Microsoft's forthcoming software tools are crucial to the company's .Net strategy, intended to move its Windows operating system and software to the Web. The strategy is aimed at making software available as a service over the Internet to traditional PCs and handheld devices, such as cell phones, personal digital assistants and Web-surfing appliances.

Microsoft is competing against Sun Microsystems, Oracle, IBM and others in the race to offer businesses the software and tools they need to build Web-based software and services.

Microsoft plans to release three versions of its new software-development tool by the end of the year. The company has already released test versions of its "professional edition" to software developers. The company's two new versions, announced Monday, are higher-end versions of the tool.

The Enterprise Architect edition and Enterprise Developer edition will both offer testing tools that allow software programmers to measure the speed and performance of the software they create, said Dan Hey, Microsoft's lead product manager for developer tools. If the tests show the performance isn't adequate, then programmers can tweak their software until they're satisfied.
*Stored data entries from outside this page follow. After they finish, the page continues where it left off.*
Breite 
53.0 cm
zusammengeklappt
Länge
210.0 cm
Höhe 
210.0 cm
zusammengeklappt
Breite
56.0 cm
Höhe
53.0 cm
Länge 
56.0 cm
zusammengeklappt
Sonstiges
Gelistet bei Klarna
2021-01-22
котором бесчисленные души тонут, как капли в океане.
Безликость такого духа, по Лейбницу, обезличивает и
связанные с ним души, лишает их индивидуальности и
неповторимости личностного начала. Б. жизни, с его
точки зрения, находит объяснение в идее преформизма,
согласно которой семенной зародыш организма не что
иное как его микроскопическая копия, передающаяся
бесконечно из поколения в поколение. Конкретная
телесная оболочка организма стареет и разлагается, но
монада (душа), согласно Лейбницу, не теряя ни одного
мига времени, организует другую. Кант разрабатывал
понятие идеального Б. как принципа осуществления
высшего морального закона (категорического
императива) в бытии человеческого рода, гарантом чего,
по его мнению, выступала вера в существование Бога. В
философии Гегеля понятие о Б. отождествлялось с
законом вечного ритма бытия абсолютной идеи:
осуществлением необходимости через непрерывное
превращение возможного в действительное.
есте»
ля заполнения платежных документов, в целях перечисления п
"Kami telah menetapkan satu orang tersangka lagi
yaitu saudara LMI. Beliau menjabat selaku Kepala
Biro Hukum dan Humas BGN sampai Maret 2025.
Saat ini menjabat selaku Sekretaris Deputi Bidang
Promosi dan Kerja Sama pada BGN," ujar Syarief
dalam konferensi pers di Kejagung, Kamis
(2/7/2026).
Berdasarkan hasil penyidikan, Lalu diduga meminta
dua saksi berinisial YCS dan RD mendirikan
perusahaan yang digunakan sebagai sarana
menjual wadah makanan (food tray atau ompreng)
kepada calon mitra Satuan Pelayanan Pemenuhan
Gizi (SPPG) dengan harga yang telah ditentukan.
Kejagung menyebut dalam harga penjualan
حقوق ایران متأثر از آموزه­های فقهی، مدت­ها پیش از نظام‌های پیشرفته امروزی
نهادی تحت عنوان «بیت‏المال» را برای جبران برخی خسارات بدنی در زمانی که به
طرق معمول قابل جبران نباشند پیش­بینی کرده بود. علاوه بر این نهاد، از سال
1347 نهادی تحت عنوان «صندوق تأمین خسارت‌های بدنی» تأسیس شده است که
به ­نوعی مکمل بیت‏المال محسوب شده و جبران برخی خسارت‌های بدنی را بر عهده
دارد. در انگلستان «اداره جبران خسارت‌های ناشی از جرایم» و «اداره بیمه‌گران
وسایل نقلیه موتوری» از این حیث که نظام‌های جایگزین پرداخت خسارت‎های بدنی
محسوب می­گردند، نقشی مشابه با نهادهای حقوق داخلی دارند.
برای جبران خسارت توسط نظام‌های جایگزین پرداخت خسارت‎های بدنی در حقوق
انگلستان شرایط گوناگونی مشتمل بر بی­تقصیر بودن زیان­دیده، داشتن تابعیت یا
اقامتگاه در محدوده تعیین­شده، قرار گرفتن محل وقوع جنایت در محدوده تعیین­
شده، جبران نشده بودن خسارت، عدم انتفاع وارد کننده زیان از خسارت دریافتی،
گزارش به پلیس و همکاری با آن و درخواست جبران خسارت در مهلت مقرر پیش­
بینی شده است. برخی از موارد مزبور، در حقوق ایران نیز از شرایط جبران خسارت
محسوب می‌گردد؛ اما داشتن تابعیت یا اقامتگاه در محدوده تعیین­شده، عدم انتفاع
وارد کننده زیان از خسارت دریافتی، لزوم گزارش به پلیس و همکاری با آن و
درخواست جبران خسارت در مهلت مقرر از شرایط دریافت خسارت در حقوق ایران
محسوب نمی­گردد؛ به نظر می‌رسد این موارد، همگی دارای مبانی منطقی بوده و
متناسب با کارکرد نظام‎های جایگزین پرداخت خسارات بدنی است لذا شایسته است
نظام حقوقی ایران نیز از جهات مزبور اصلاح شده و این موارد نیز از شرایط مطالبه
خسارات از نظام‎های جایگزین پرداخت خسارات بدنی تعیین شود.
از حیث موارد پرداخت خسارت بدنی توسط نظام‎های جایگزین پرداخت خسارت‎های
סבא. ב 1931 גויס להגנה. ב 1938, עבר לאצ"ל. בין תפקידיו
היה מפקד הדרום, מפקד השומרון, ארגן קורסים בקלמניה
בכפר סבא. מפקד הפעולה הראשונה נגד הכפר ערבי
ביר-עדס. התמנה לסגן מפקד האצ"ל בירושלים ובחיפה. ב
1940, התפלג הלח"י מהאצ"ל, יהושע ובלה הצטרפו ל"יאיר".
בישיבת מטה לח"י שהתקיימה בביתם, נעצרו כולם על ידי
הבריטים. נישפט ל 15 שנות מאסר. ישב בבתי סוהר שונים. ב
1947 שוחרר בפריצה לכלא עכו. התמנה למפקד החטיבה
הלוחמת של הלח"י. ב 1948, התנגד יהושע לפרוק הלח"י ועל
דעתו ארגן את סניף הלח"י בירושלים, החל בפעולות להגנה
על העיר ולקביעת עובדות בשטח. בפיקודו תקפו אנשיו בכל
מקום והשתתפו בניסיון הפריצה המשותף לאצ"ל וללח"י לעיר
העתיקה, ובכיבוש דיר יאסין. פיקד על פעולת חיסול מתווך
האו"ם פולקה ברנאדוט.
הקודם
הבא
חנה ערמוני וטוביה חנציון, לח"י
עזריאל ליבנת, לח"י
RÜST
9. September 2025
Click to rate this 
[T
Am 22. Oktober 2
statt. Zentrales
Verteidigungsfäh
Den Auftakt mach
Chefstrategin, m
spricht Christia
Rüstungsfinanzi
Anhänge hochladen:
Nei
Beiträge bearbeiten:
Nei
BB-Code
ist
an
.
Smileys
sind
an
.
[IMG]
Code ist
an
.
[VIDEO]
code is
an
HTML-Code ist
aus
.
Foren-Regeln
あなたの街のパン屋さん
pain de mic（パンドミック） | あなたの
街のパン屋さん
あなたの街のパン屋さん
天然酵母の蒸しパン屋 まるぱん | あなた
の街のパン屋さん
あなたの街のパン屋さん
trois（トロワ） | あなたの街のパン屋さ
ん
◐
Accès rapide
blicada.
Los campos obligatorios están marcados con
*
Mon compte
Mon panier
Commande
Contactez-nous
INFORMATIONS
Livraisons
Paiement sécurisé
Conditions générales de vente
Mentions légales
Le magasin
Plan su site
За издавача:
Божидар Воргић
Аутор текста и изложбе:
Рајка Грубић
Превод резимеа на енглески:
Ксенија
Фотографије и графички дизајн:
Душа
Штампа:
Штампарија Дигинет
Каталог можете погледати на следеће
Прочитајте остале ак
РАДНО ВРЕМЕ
Both new editions also feature software components, which are pre-built software code, that programmers can assemble together to create their software, Hey said. A shopping cart for an e-commerce Web site is an example of a software component.

Hey said both editions also offer the ability for a manager of a software-development project to create a template that packages together guidelines and components for the software-development team to create their applications.

The Enterprise Architect edition has extra features that allow managers of software projects and nontechnical company executives to work with their programmers to build applications, Hey said. IT features visual "modeling" tools for software and databases, allowing nontechnical executives to create graphical representation of the software that is to be written.

"We had some very entry-level modeling tools, but this is a giant leap forward," Hey said.

The new features in the two higher-end editions are aimed at making it simpler for a software-development team to work together, analysts say.

"It is increasingly becoming more important to make it easier for people other than traditional programmers to build applications, Gartner Group analyst David Smith said. "It's a goal that's been around forever, and we're starting to reach a point where it's becoming somewhat achievable."